Le personnage de Falstaff, glouton, vantard et séducteur, est à la fois touchant et ridicule. Son caractère excessif et fascinant attire tous les autres personnages autour de lui. Cet astre flamboyant, conscient de sa déchéance, évoque ses jeunes années avec une nostalgie poignante, tout en malmenant ceux qui l’entourent avant d’être lui-même victime d’un retournement de situation assez cruel.
La musique de Falstaff magnifie les scènes collectives avec un rythme effréné, l’orchestre sous la direction de Michael Schonwandt résonnant tel un essaim d’abeilles, accompagné des chants d’oiseaux et des murmures félins à la recherche de leur chance. Verdi se moque de lui-même en intégrant des références à certains de ses chefs-d’œuvre précédents, tels que La Traviata et Otello, culminant dans une fugue finale ébouriffante où tous se rassemblent pour partager cette réflexion shakespearienne : « Le monde est une farce et chaque mortel se moque de l’autre… »

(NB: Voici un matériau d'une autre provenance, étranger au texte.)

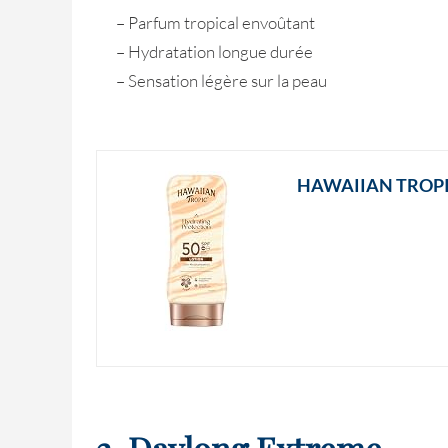
– Parfum tropical envoûtant
– Hydratation longue durée
– Sensation légère sur la peau
HAWAIIAN TROPIC
2. Daylong Extreme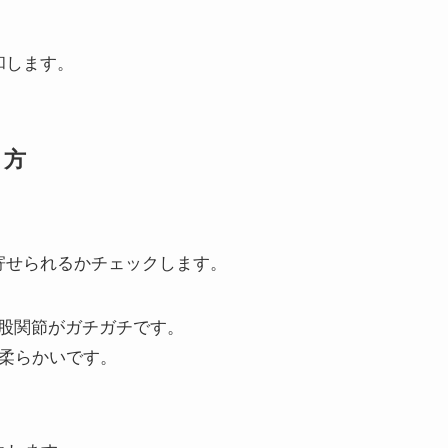
和します。
り方
寄せられるかチェックします。
股関節がガチガチです。
は柔らかいです。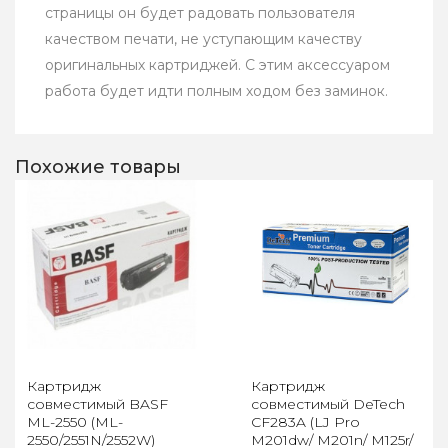
страницы он будет радовать пользователя
качеством печати, не уступающим качеству
оригинальных картриджей. С этим аксессуаром
работа будет идти полным ходом без заминок.
Похожие товары
Картридж
Картридж
совместимый BASF
совместимый DeTech
ML-2550 (ML-
CF283A (LJ Pro
2550/2551N/2552W)
M201dw/ M201n/ M125r/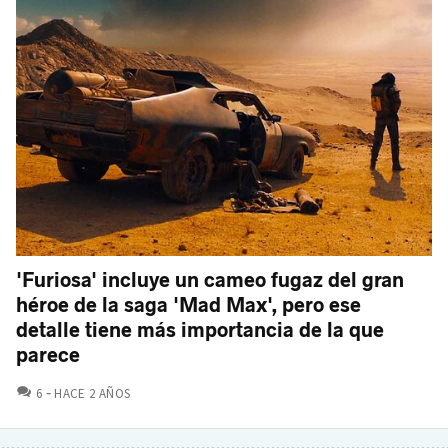
'Furiosa' incluye un cameo fugaz del gran
héroe de la saga 'Mad Max', pero ese
detalle tiene más importancia de la que
parece
COMENTARIOS
6
HACE 2 AÑOS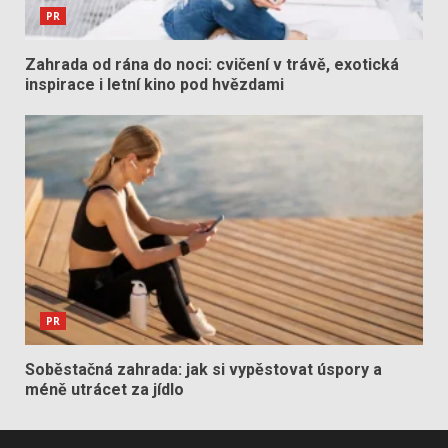
PR
Zahrada od rána do noci: cvičení v trávě, exotická
inspirace i letní kino pod hvězdami
PR
Soběstačná zahrada: jak si vypěstovat úspory a
méně utrácet za jídlo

Ambrogio Maestri : Falstaff d’envergure
Depuis ses débuts en 2001 à la Scala de Milan, le baryton italien Ambrogio Maestri a su perfectionner son interprétation de Sir John Falstaff, un personnage qu’il chérit profondément. Il maîtrise à la fois les aspects comiques et les nuances plus émouvantes de cet homme d’une confiance inébranlable, même si celle-ci s’est estompée avec le temps.
Peu importe la compréhension de l’italien, l’auditeur savoure chaque mot et chaque inflexion de Maestri. La parole est l’élément clé de Falstaff, qu’il utilise à merveille tant pour l’invective que pour la louange. Avec une stature imposante et une voix souple, bien qu’elle ait perdu un peu de sa mordant, Ambrogio Maestri rend pleinement honneur à Sir John, incarnant sa profondeur et sa mélancolie teintée de regrets pour ses années de jeunesse, lorsqu’il était « mince, charmant, léger, aimable… »
À ses côtés, la distribution vocale brille avec la présence des mezzo-sopranos Marie-Nicole Lemieux et Marie-André Bouchard-Lesieur, ainsi que du ténor Nicholas Jones, qui ajoutent de la richesse à cette production.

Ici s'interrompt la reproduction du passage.